◆ **Task statement**
Beginning at the line containing "41: (18, 319)", repeat each line below exactly up to and including the line containing "59: (660, 443)". Do not repeat the pictures.

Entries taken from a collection
▶

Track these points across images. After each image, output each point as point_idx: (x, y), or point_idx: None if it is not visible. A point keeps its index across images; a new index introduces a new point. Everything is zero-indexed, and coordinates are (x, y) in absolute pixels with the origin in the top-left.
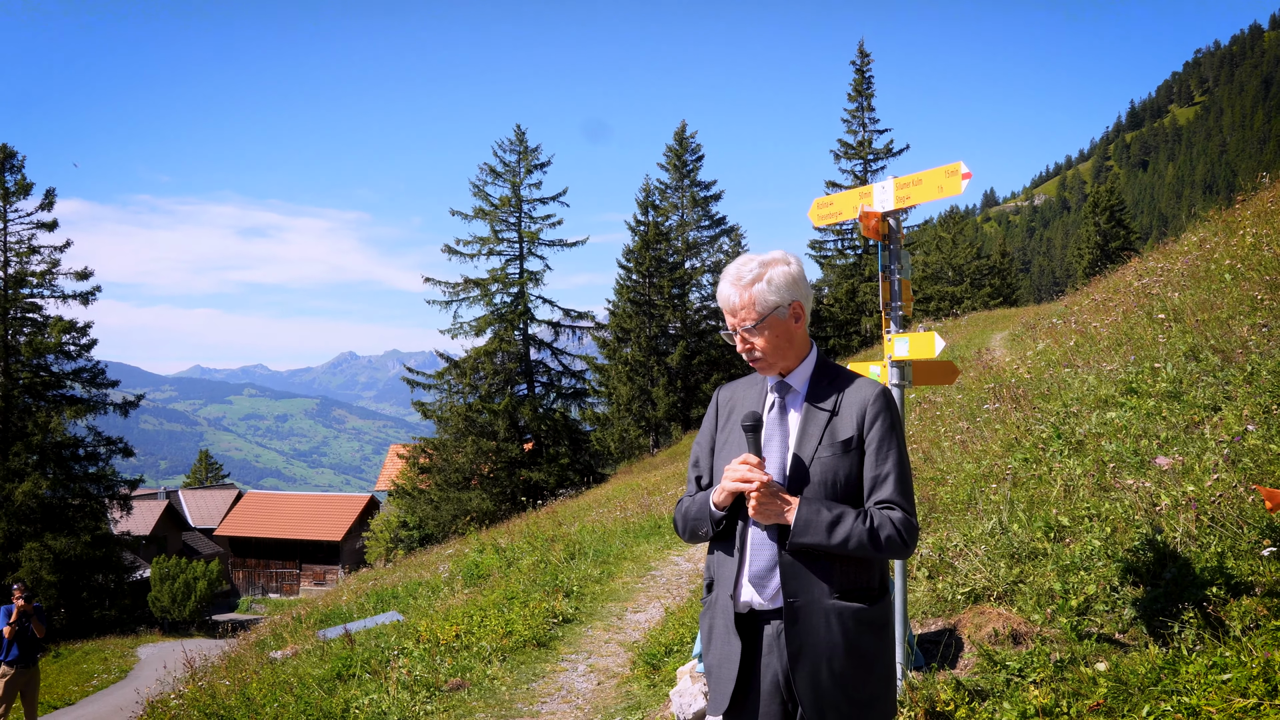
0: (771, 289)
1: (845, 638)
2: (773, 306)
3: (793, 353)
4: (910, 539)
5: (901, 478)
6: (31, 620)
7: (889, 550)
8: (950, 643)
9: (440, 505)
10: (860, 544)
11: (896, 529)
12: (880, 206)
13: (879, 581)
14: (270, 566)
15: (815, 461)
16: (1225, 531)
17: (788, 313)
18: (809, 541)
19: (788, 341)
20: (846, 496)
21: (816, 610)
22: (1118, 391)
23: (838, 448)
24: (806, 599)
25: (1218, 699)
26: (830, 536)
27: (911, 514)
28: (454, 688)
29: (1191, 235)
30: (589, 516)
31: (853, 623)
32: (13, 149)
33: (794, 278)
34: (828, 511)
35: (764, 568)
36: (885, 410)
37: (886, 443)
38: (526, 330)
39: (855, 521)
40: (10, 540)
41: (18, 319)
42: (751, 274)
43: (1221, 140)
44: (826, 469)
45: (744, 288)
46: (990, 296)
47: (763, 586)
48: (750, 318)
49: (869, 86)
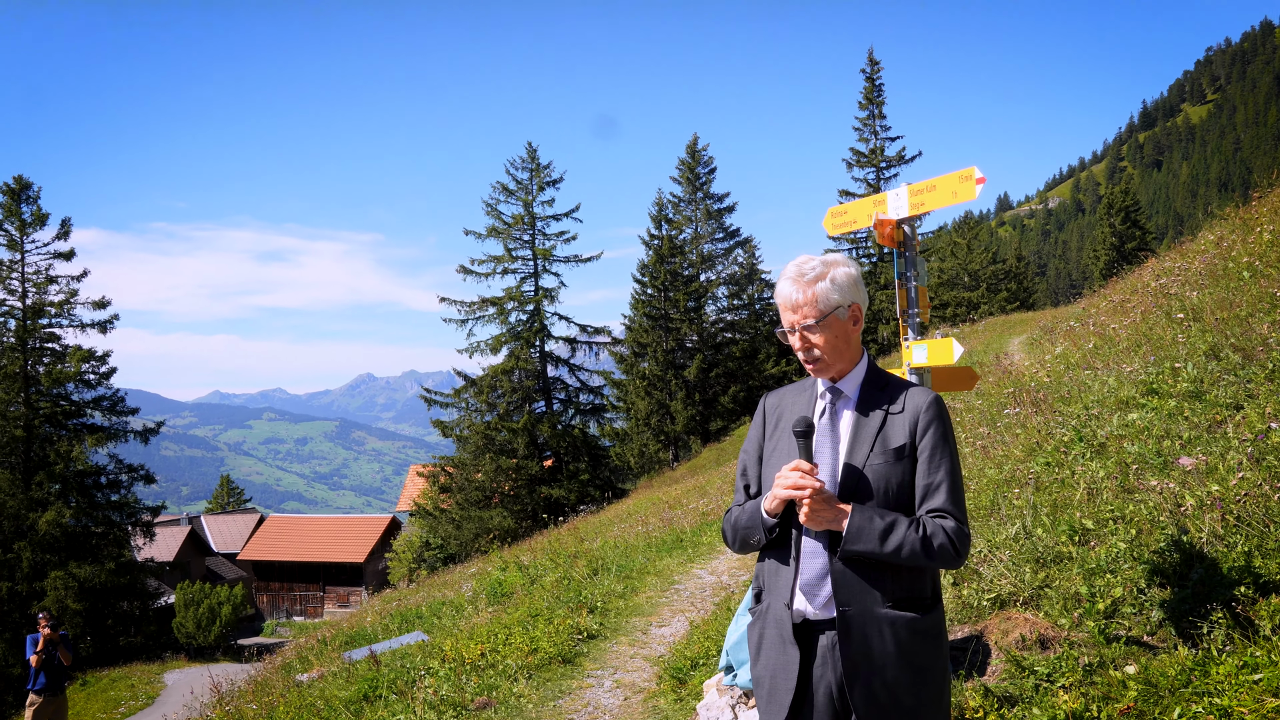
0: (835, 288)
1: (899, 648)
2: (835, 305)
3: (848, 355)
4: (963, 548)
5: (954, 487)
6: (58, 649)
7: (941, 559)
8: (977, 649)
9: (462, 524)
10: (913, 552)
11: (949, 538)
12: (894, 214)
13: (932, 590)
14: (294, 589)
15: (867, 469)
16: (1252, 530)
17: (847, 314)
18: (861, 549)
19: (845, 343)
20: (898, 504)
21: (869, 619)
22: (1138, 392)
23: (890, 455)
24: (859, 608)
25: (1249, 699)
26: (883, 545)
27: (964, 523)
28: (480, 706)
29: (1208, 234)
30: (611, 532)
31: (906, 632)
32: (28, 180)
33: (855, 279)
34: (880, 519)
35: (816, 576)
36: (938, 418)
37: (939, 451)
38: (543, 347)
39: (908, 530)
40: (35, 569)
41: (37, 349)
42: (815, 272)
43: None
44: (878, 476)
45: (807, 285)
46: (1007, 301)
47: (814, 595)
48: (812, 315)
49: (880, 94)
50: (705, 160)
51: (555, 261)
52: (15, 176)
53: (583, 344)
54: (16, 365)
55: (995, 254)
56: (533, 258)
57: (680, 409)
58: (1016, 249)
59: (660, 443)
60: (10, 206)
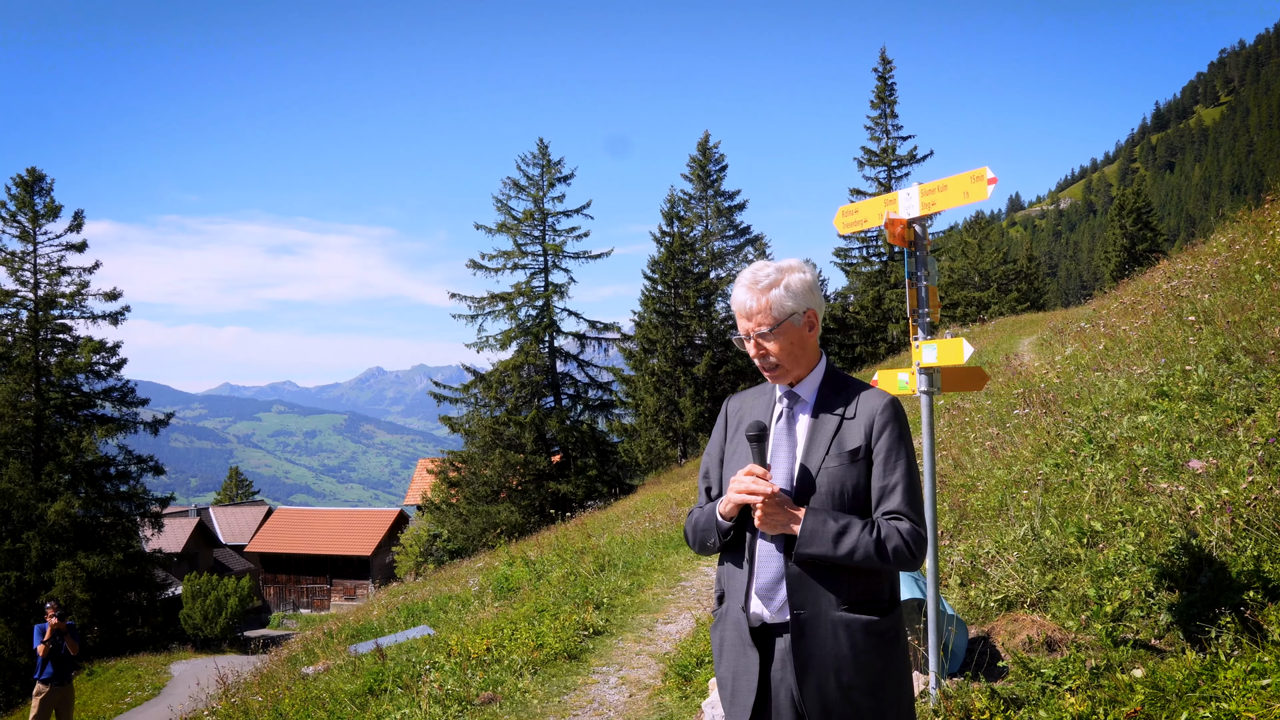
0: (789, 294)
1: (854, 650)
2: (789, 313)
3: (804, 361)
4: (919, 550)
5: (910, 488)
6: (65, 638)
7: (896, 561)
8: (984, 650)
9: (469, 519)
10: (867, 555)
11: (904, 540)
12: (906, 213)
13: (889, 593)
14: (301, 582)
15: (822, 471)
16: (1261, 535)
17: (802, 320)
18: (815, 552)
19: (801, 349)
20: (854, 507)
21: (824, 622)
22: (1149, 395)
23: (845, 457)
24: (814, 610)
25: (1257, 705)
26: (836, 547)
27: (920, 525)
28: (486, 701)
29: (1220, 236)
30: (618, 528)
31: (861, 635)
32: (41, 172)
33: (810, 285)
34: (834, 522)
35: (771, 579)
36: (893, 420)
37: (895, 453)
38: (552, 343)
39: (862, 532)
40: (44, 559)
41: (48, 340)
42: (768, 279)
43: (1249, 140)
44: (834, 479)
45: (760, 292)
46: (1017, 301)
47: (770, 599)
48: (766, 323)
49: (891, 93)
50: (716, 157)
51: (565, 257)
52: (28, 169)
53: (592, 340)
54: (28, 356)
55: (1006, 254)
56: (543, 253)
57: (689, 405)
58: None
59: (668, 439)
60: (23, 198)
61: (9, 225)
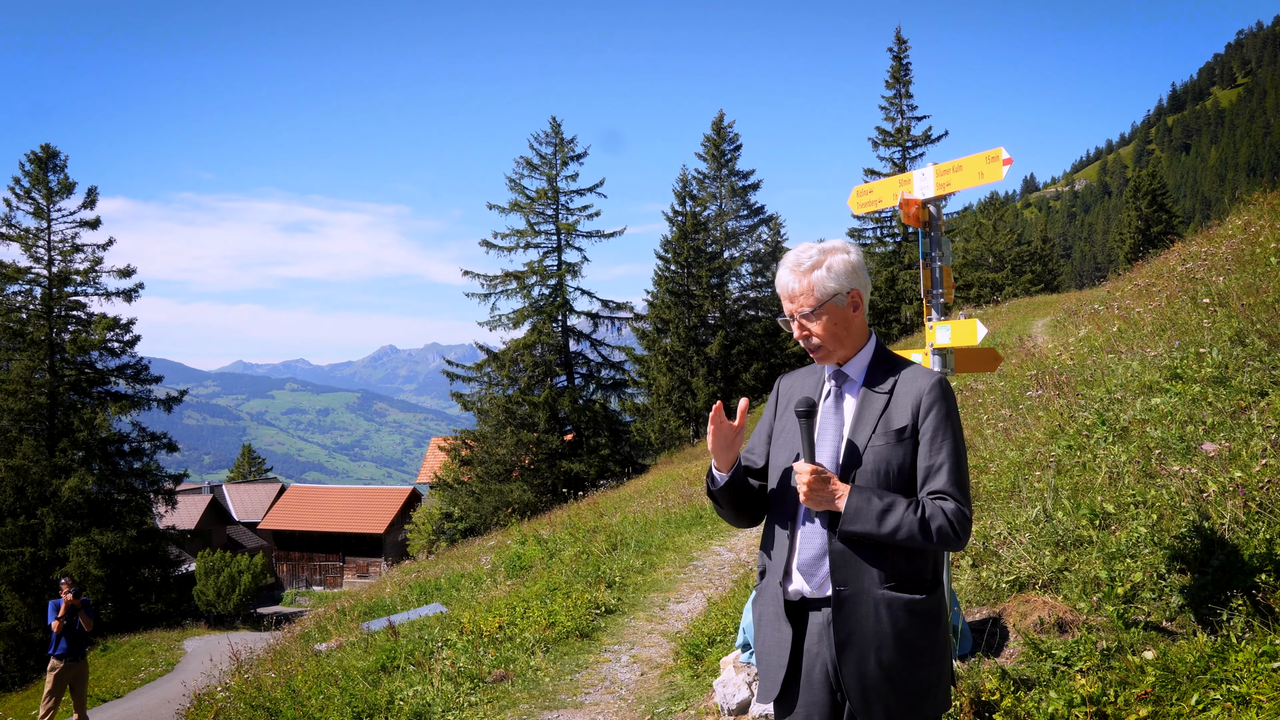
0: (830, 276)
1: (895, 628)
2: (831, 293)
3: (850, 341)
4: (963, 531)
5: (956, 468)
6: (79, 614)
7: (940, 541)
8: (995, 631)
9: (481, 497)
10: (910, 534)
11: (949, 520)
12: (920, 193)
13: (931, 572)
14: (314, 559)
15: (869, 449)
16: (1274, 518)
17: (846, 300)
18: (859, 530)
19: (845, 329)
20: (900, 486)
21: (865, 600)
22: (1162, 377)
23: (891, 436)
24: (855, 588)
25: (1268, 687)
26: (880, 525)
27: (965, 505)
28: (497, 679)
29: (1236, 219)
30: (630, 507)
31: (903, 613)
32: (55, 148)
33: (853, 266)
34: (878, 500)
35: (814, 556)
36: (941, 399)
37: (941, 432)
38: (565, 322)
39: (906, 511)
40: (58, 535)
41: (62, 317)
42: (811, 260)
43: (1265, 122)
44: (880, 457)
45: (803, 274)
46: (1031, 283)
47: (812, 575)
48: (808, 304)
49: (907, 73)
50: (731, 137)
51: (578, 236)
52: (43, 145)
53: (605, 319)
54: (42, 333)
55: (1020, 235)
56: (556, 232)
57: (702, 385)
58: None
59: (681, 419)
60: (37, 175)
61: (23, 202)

◀
▶

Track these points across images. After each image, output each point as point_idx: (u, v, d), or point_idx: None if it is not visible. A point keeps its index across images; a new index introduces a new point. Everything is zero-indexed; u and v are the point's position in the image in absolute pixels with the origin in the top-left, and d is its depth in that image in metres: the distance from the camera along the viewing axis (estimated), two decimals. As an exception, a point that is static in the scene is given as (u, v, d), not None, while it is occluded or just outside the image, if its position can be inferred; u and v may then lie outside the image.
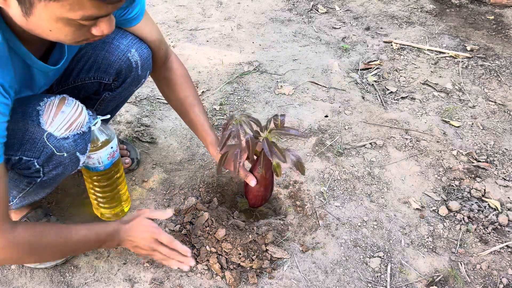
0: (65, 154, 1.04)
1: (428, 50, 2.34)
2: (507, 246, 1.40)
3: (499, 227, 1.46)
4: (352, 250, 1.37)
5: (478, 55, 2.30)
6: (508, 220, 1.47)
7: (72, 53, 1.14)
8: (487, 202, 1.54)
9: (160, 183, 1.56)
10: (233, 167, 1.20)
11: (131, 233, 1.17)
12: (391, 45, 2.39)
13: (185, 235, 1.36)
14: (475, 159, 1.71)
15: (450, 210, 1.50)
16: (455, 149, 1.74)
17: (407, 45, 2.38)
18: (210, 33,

◀
▶

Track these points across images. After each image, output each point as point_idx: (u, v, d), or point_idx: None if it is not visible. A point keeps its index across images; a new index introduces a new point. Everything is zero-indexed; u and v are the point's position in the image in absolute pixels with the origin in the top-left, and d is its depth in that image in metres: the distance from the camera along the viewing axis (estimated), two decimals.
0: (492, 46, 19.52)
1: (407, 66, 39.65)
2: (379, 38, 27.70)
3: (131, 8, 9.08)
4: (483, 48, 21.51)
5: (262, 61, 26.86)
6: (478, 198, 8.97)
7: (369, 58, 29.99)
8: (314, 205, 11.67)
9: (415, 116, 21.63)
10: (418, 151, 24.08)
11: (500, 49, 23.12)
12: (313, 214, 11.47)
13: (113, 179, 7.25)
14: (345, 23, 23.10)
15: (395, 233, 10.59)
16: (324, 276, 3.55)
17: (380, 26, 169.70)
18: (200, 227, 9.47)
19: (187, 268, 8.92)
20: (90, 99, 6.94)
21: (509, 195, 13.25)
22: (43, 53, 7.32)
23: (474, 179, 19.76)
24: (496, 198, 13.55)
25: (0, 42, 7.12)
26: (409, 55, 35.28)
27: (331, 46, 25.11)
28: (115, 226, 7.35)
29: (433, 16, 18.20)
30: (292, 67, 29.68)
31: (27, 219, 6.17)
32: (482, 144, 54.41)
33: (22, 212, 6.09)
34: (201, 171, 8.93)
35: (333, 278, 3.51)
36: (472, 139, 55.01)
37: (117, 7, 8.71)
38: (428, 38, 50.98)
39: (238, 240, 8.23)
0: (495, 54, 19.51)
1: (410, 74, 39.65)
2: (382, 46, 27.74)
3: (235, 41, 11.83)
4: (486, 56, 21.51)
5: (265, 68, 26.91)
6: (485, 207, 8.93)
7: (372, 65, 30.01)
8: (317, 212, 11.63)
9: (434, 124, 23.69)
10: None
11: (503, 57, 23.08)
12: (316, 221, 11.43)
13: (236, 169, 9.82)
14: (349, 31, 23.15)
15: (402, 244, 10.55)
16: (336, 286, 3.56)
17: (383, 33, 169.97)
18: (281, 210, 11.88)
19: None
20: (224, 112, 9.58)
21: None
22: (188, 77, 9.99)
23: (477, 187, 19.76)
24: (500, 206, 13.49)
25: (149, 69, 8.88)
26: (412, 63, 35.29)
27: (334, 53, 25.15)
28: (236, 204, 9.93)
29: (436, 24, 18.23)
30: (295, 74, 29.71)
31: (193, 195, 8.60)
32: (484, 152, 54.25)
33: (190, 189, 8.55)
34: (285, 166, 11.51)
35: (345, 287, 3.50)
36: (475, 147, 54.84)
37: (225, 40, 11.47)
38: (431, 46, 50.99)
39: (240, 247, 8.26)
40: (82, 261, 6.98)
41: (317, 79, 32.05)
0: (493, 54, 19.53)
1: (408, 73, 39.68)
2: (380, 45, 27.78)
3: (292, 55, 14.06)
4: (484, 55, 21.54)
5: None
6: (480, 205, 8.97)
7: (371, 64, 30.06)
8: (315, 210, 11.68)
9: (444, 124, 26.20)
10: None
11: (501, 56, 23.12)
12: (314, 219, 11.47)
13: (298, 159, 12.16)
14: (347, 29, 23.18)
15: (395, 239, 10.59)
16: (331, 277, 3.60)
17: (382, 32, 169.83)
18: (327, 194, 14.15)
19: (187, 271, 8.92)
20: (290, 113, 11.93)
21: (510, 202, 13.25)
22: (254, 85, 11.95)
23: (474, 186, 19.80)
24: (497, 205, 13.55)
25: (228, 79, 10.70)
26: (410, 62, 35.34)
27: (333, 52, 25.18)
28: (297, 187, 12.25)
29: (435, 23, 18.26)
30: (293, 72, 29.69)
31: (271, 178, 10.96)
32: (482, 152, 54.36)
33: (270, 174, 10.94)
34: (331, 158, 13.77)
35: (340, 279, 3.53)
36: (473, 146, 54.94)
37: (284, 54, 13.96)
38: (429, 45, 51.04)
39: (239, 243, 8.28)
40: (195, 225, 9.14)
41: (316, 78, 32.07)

◀

◆ **Expected answer**
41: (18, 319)
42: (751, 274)
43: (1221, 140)
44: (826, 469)
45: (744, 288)
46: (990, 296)
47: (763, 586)
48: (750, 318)
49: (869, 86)
0: (835, 288)
1: (899, 648)
2: (835, 305)
3: (848, 355)
4: (963, 548)
5: (954, 487)
6: (58, 649)
7: (941, 559)
8: (977, 649)
9: (462, 524)
10: (913, 552)
11: (949, 538)
12: (894, 214)
13: (932, 590)
14: (294, 589)
15: (867, 469)
16: (1252, 530)
17: (847, 314)
18: (861, 549)
19: (845, 343)
20: (898, 504)
21: (869, 619)
22: (1138, 392)
23: (890, 455)
24: (859, 608)
25: (1249, 699)
26: (883, 545)
27: (964, 523)
28: (480, 706)
29: (1208, 234)
30: (611, 532)
31: (906, 632)
32: (28, 180)
33: (855, 279)
34: (880, 519)
35: (816, 576)
36: (938, 418)
37: (939, 451)
38: (543, 347)
39: (908, 530)
40: (35, 569)
41: (37, 349)
42: (815, 272)
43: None
44: (878, 476)
45: (807, 285)
46: (1007, 301)
47: (814, 595)
48: (812, 315)
49: (880, 94)
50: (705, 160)
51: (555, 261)
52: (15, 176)
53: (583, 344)
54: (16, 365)
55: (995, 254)
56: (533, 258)
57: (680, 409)
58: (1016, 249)
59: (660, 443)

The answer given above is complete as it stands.